- Supplied data:
━━━

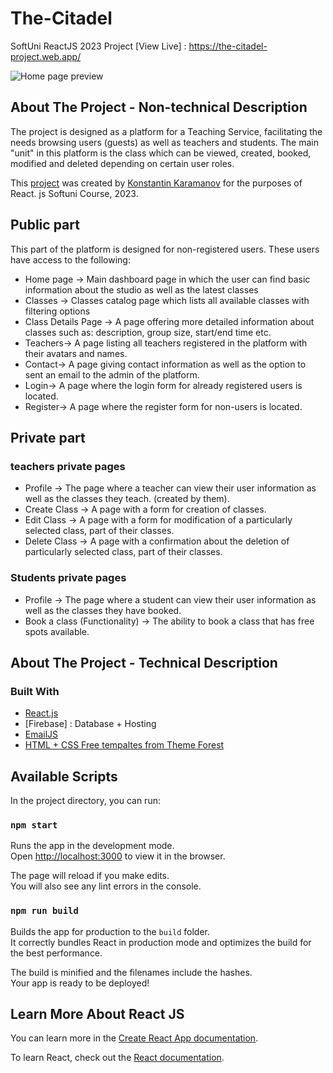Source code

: # The-Citadel
SoftUni ReactJS 2023 Project
[View Live] : https://the-citadel-project.web.app/


![Home page preview](https://user-images.githubusercontent.com/43795769/236678300-99f2ec47-0cfb-492d-8b73-6dea86908361.png)


## About The Project - Non-technical Description

The project is designed as a platform for a Teaching Service, facilitating the needs browsing users (guests) as well as teachers and students. The main "unit" in this platform is the class which can be viewed, created, booked, modified and deleted depending on certain user roles.

This [project](https://github.com/KonstantinKaramanov/the-citadel-project-softuni) was created by [Konstantin Karamanov](https://github.com/KonstantinKaramanov) for the purposes of React. js Softuni Course, 2023.



## Public part

This part of the platform is designed for non-registered users. These users have access to the following:

* Home page -> 
Main dashboard page in which the user can find basic information about the studio as well as the latest classes
* Classes -> 
Classes catalog page which lists all available classes with filtering options
* Class Details Page -> 
A page offering more detailed information about classes such as: description, group size, start/end time etc.
* Teachers-> 
A page listing all teachers registered in the platform with their avatars and names.
* Contact-> 
A page giving contact information as well as the option to sent an email to the admin of the platform.
* Login-> 
A page where the login form for already registered users is located.
* Register-> 
A page where the register form for non-users is located.

## Private part

### teachers private pages

* Profile -> 
The page where a teacher can view their user information as well as the classes they teach. (created by them).
* Create Class -> 
A page with a form for creation of classes.
* Edit Class -> 
A page with a form for modification of a particularly selected class, part of their classes.
* Delete Class -> 
A page with a confirmation about the deletion of particularly selected class, part of their classes.

### Students private pages
* Profile -> 
The page where a student can view their user information as well as the classes they have booked.
* Book a class (Functionality) -> 
The ability to book a class that has free spots available.


## About The Project - Technical Description


### Built With


* [React.js](https://reactjs.org/)
* [Firebase] : Database + Hosting
* [EmailJS](https://www.emailjs.com/)
* [HTML + CSS Free tempaltes from Theme Forest](https://themeforest.net/category/site-templates)


## Available Scripts

In the project directory, you can run:

### `npm start`

Runs the app in the development mode.\
Open [http://localhost:3000](http://localhost:3000) to view it in the browser.

The page will reload if you make edits.\
You will also see any lint errors in the console.

### `npm run build`

Builds the app for production to the `build` folder.\
It correctly bundles React in production mode and optimizes the build for the best performance.

The build is minified and the filenames include the hashes.\
Your app is ready to be deployed!



## Learn More About React JS

You can learn more in the [Create React App documentation](https://facebook.github.io/create-react-app/docs/getting-started).

To learn React, check out the [React documentation](https://reactjs.org/).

━━━

- Aim of the task:
Change "minified" to "compressed" in everything from the line containing "The page will reload if you make edits.\" down to the end of the material. Give back only that stretch, with nothing else altered.

- Your response:
The page will reload if you make edits.\
You will also see any lint errors in the console.

### `npm run build`

Builds the app for production to the `build` folder.\
It correctly bundles React in production mode and optimizes the build for the best performance.

The build is compressed and the filenames include the hashes.\
Your app is ready to be deployed!



## Learn More About React JS

You can learn more in the [Create React App documentation](https://facebook.github.io/create-react-app/docs/getting-started).

To learn React, check out the [React documentation](https://reactjs.org/).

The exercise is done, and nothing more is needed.